- Data
━━━

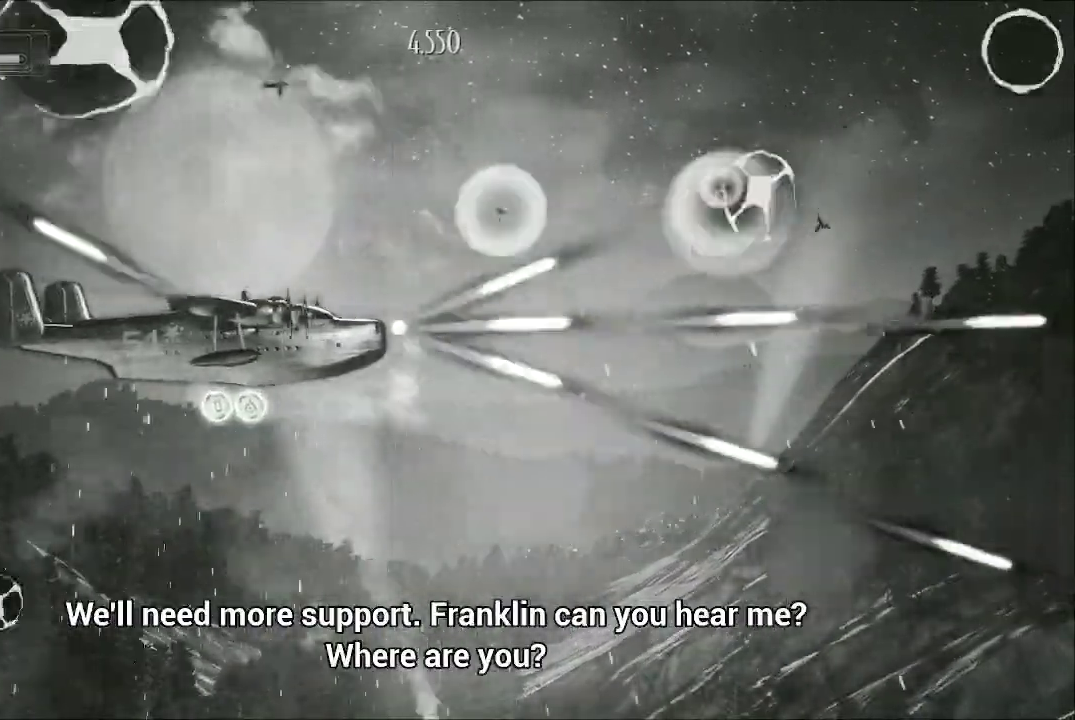
{"buttons": ["A"], "left_stick": "center", "right_stick": "center", "events": [[100, "left_stick", "down-left"], [200, "left_stick", "center"]]}
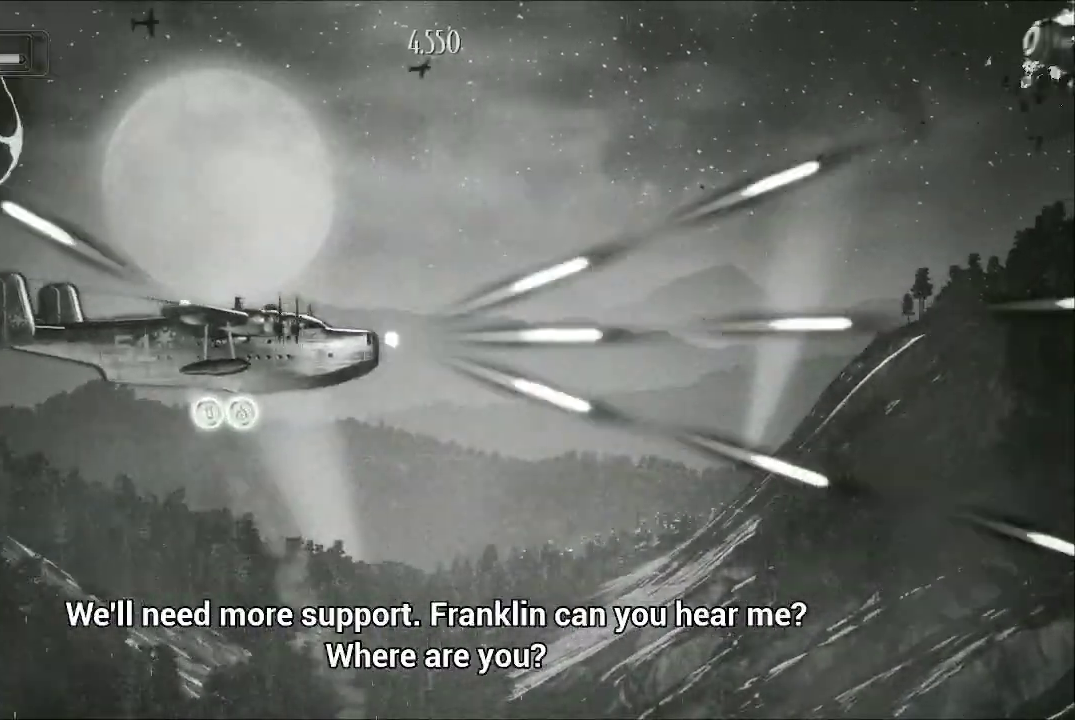
{"buttons": ["A"], "left_stick": "center", "right_stick": "center", "events": [[100, "left_stick", "up-left"], [233, "left_stick", "up"], [367, "left_stick", "up-right"], [467, "left_stick", "center"]]}
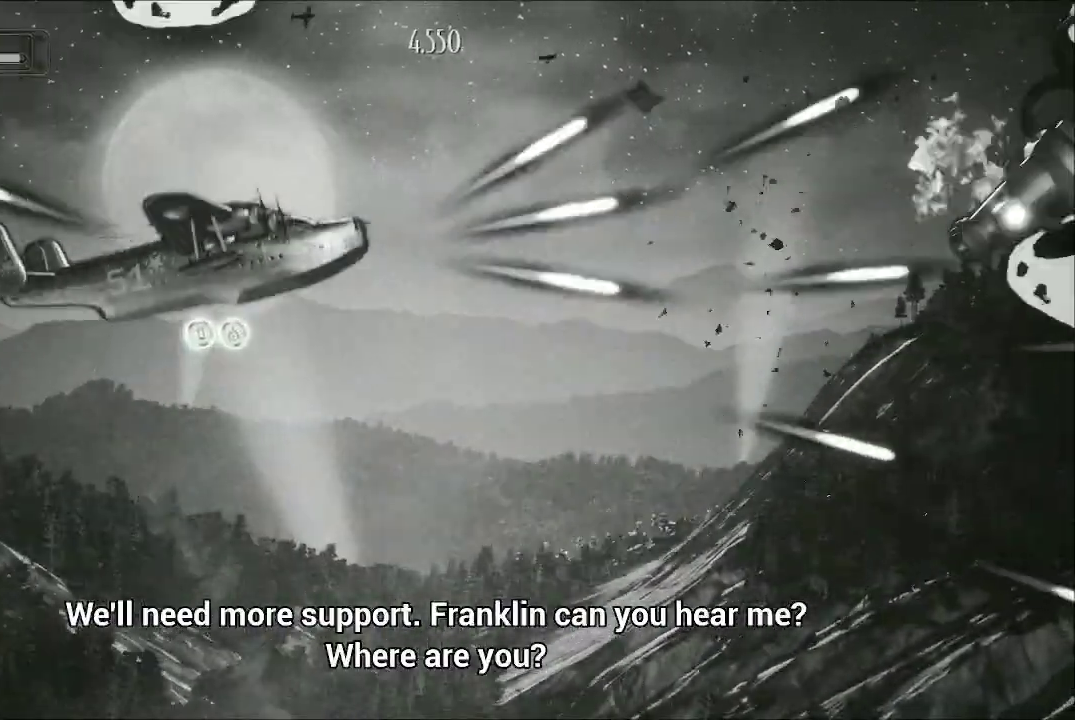
{"buttons": ["A"], "left_stick": "right", "right_stick": "center", "events": [[100, "left_stick", "down-right"], [267, "left_stick", "center"], [367, "left_stick", "right"]]}
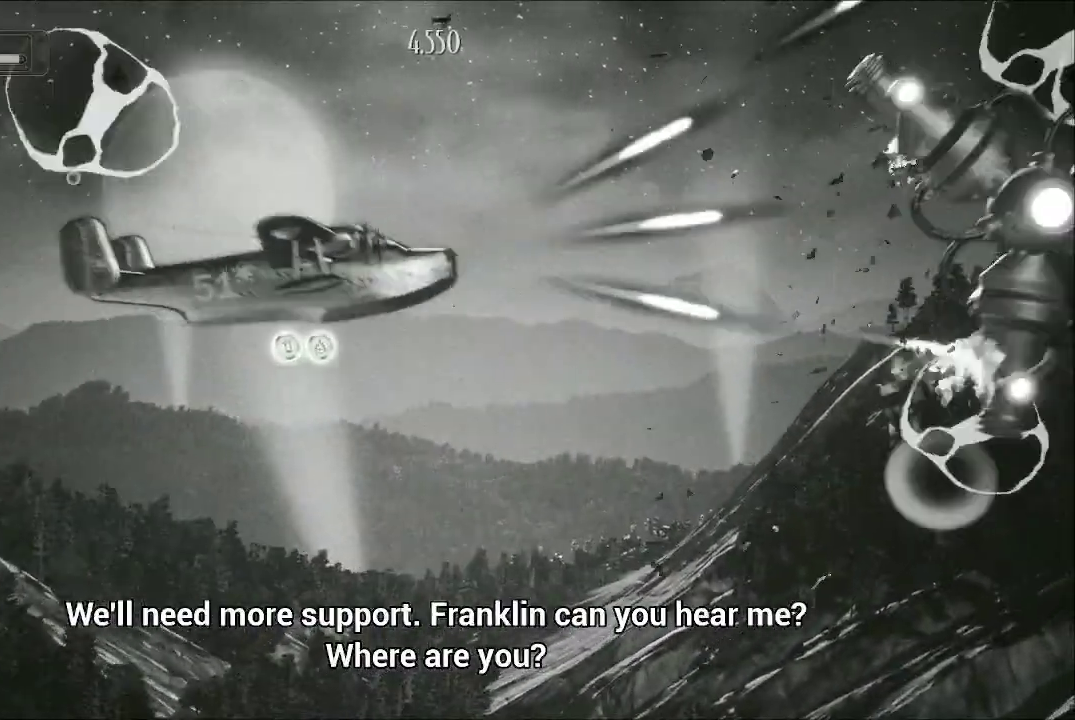
{"buttons": ["A"], "left_stick": "center", "right_stick": "center", "events": [[167, "left_stick", "center"], [300, "left_stick", "down"], [367, "left_stick", "down-left"], [467, "left_stick", "center"]]}
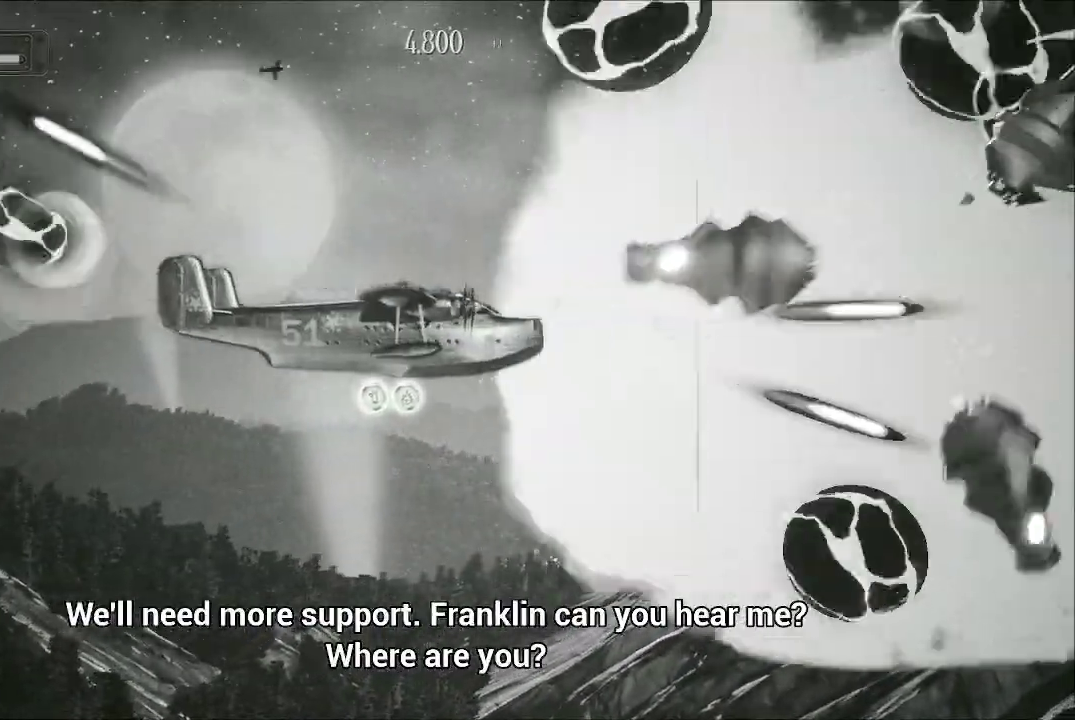
{"buttons": ["A"], "left_stick": "down-left", "right_stick": "center", "events": [[200, "left_stick", "left"], [267, "left_stick", "down-left"]]}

━━━

- Instructions for the task
Your answer should be one number: the count of lines holding "down" in the listing.

- Written answer
4